IDT has 35 years of experience in defining, developing, building and qualifying simulators used to train pilots, develop new aircraft, or assess human reactions to varying situations. IDT also makes improvements to current flight simulators, and has been a trendsetter in creating or modifying civil aviation regulations affecting Flight Simulation Training Devices.
Flight simulators applied for the training of pilots undergo qualification in accordance with regulations adopted by the responsible National Aviation Authority (NAA). These define the required fidelity of the Flight Simulation Training Device with respect to the desired training task or licensing standard.
Invariably, the guidelines for the standards are developed through working groups of experts in simulation and validation. These groups are commonly organised through the International Civil Aviation Organisation (ICAO), and subsequently the rules are reviewed and implemented by the respective NAA.
IDT has played a major role in these working groups due to our knowledge on simulator design, testing and implementation in training. Our contributions include:
• Member, ICAO International Working Group (IWG) on ICAO Document 9625, “Manual on Qualification and Testing of FSTD’s, Rev 3 & Rev 4, Airplanes”
• Technical Lead, ICAO Motion Task Team on developing and validating the Objective Motion Cueing Test (OMCT)
• Member, ICAO International Working Group (IWG) on ICAO Document 9625, “Manual on Qualification and Testing of FSTD’s, Rev 3, Helicopters”
• Co-Chairman, EASA Rule Making Task .0196&.0197 on revisions to the EASA CS-FSTD Change 2
• Participant in ICAO task team on ICAO Document 9625, “Manual on Qualification and Testing of FSTD’s, Rev 2”
Creating cost-effective simulators designed specifically to meet a research or product development objective is a core strength of IDT. In R&D simulators, the effectiveness of its ability to answer research questions is the leading factor. Through our “Simulation Roadmap” process, we help aircraft manufacturers, research centres and universities to define and develop simulators specifically for the customer needs.

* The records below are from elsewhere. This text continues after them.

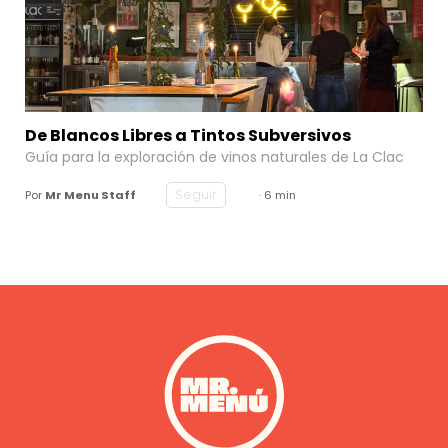
De Blancos Libres a Tintos Subversivos
Guía para la exploración de vinos naturales de
La Clac
Seguir
Por
Mr Menu Staff
· 6 min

The capability of the simulator is dependent on the model that drives it. Throughout the simulation system, several models attempt to reproduce the properties of the system they represent, to a desired level of accuracy. In real-time simulation, a balance must be struck between the quality and performance of the models.
IDT has supported the development of aerodynamic and ground contact (tire-ground) models in flight simulation projects. In specific projects, models are built for the intended purpose of the simulation.
IDT’s greatest strength in flight simulation is the modelling of the Motion Cueing System, and validation in accordance with the Objective Motion Cueing Test, co-developed by IDT and AMS Consult. The OMCT, introduced through ICAO Manual 9625 Rev 3, is now part of most regulatory requirements.
The motion cueing system in the flight simulator consists of the Motion Drive algorithm (MDA), the motion control interface, and the motion platform hardware. The objective of the motion cueing system is to provide “cues” to the pilot that represent the actual aircraft. However, reproducing the same “stimulus” would require an incredibly large motion system to reproduce the stimuli which the pilot of the real aircraft would sense. A compromise must be made.
Until recently, it was thought that this “compromise” should simply be based on a motion cueing model that is tuned by an experienced or “expert” pilot. IDT has played a critical role in changing the status quo.
The key to an effective motion cueing system is to take into account the training objective, the pilot’s task and the availability and use of other cues (visual, tactile and other).
This test, developed by IDT and AMS Consult, utilises the latest knowledge on human self-motion perception to use objective metrics to define acceptable compromises to the motion cueing system parameters that still lead to effective training. This test, implemented by all simulator manufacturers, enables tuning the flight simulator motion parameters based on a solid criterion. IDT has supported several of these manufacturers in the implementation of the OMCT.
The motion cueing required by the simulator pilot to produce the same outcome as in the real aircraft is the basic premise of IDT’s Motion Drive Algorithms. In conjunction with the OMCT (see above), IDT supports simulator manufacturers and operators to adjust the motion tuning parameters in an optimal manner. This process has been successfully applied in several FSTD’s, including those operated by FlightSafety International (fixed-wing and rotary-wing).